Must we submit to authority to have authority?

One of the popular beliefs in “Covering” circles is that for people to have authority they must come under authority. I’ve never seen a good explanation of this doctrine coming from anywhere in the New Testament. Paul talks about having authority as an apostle but claims his apostleship was from God and no human agency and on top of that he seems reticent to use it. There is one place in scripture where someone is directly offered authority if only he would submit to authority. It is found in Matthew 4:8-10.

Again, the devil took him to a very high mountain, and showed him all the kingdoms of the world and their grandeur. And he said to him, “I will give you all these things if you throw yourself to the ground and worship me.” Then Jesus said to him, “Go away, Satan! For it is written: ‘You are to worship the Lord your God and serve only him.’ “
(Mat 4:8-10 NET.)

The word translated worship is proskyneo which according to BDAG (the best lexicon in the game) means: “to express in attitude or gesture one’s complete dependence on or submission to a high authority figure.1The word describes a physical act of bowing usually offered to kings and emperors and many of those in Jesus’ day were considered gods. To Jesus and the hearers of that time such a deep level of reverence and submission was considered worship and that is the reason why this word is translated worship. In authoritarian churches the authority figure often offers all the blessing he can muster in exchange for submission. If you submit to authority you will be given authority, you will praised in sight of others and offered special privileges and access to personal attention. In reality it is just another leader selfish for personal gain offering people ways to sell out. I’ve seen many fall for this. They become the leaders’ favoured son or daughter for a season but are rejected as soon as someone more enticing comes along or he or she is no longer seen as someone who contributes enough to the leader’s agenda.

Another thing this passage illustrates is that there are really different kinds of authorities and different kinds of jurisdictions. Satan could only offer him the benefits of his kingdom. Jesus knew this was a trap and refused. He never challenged or attempted to sway political realities of the day because he knew he was king of a different kingdom. Nor did Jesus take away from the realities of authority and ownership in this world. Jesus said “render unto Caesar what is Caesar’s” (Mar 12:17). Caesar had his kingdom and Jesus had his. He cared about the authority of his kingdom, and not the kingdom’s of this world. He was offered all the human authority he wanted as long as he sold out to someone who wanted to exploit him for his own gain. In the same way a church leader can only offer anyone the benefits of their own agency. All the blessings of God’s kingdom come in Christ and not through any human agency. Our agencies can cooperate with Christ’s kingdom or we can fight it. If our domain is a boat Christ’s domain is the wind. On our boat we might have deck hands and captains but none of these things matter unless the boat is set to capture the direction and power of God’s spirit. We either align our sail to the direction of God’s kingdom or we put in our oars and row our own way in our own power. No church leader can offer you authority in Christ’s kingdom any more than a ship’s captain can make you lieutenant of the wind.

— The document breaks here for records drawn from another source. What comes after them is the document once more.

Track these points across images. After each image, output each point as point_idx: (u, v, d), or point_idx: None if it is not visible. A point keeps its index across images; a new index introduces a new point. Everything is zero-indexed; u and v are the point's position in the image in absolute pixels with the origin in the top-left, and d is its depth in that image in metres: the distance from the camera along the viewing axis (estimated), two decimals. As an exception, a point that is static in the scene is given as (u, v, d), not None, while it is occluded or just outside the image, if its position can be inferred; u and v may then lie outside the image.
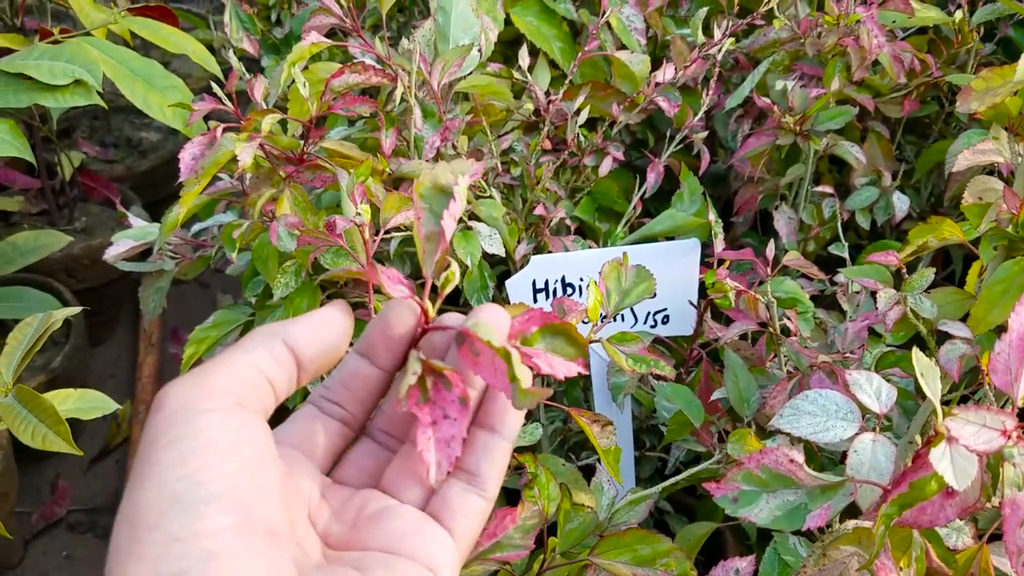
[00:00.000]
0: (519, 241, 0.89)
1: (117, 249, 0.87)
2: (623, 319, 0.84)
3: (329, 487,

In the church we find reason to put people in leadership and they have authority in that realm. The New Testament has some instruction on how that should look but we can never, ever, equate anything we create with God’s kingdom. If we are faithful our sails capture the wind of the spirit and a result we become a physical manifestation of God’s work. We can point to where we are, where we’ve been taken and where we are going and say praise God. The higher reality is every human agency we construct is only worth something so far as it cooperates with the work of God’s spirit in moving people to a new place. There is nothing our human agency that can limit what God chooses to do in his kingdom. They are different domains. So it seems that in many cases one gains authority by submitting to authority but only in our own human agencies. Be careful as not all authorities are aligned with God’s purposes. We can never acquire authority in God’s kingdom. All authority in Christ’s kingdom has been given to Christ. Our lives may or may not witness to that authority, we may be moved by that authority but all the authority in this domain is only found in Christ.  

1Arndt, W., Danker, F. W., & Bauer, W. (2000). A Greek-English lexicon of the New Testament and other early Christian literature. Chicago: University of Chicago Press.